The most recent example came this weekend with the rescue of the Iraqi town of Amerli, a town that had held off a besieging ISIS army for more than a month. That siege was finally broken with a combination of U.S. airstrikes, Iraqi and Kurdish army units, and a Shiite militia.

The U.S. bombing runs were helping a militia that had doggedly battled U.S. forces in the years after the overthrow of Saddam Hussein. The militia is also supported by Iran and, according to the Associated Press, was being advised by officers of Iran's elite Revolutionary Guard.

The U.S. has repeatedly said that is not coordinating its efforts with Iran.

President Obama has ordered surveillance flights over Syria to track ISIS, which has its capital, Raqqa, in Syria.
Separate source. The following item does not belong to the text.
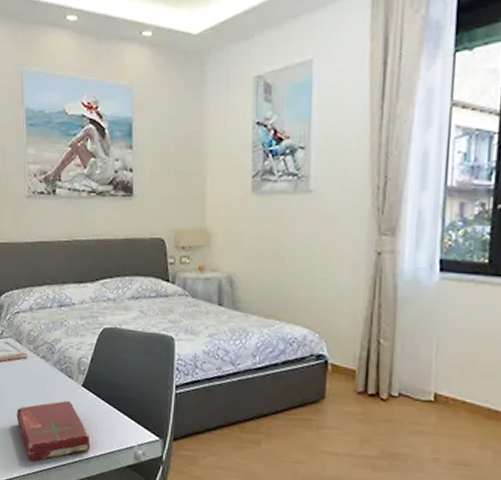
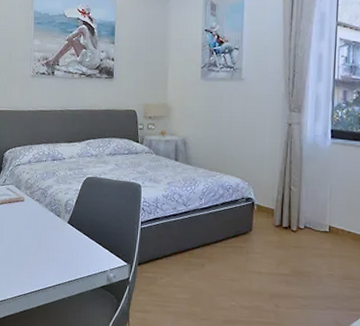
book: present [16,400,91,462] -> none [13,234,72,285]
Obama has not authorized airstrikes against ISIS in Syria, but they would inevitably benefit the Assad regime.

Iran hasn't been the only antagonist of the U.S. to come to the aid of America's ally, Iraq. Shortly after ISIS shocked the world by overrunning much of northern Iraq, Russia sent several warplanes and helicopters to Iraq, putting the U.S. and Russia on the same side in Iraq while having a political confrontation over Ukraine.

In addition, many Iraqi Shiites in recent years have gone to fight in Syria to defend the regime of President Bashar al-Assad, whose government U.S.-backed rebels have been trying to topple. Many of those Iraqis who opposed U.S. goals in Syria are now returning home to join Shiite militias to fight ISIS.

Within the Islamic world, Iran, America's enemy, and Saudi Arabia, a U.S. ally, have jockeyed for dominance, often through allied militias. Iran is a Shiite country while Saudi Arabia is run by a Sunni monarchy.

One of Iran's most powerful allies is the Lebanese militia Hezbollah, which has sent forces into Syria to support Assad. Saudi Arabia has been funneling money and weapons to Syrian rebels.

Now, Hezbollah is poised to battle ISIS in defense of Assad -- and all three are traditional enemies of the U.S.

Possibly more surprising is Saudi Arabia aligned with Iran in its fear that ISIS could destabilize the region and threaten the influence of both governments.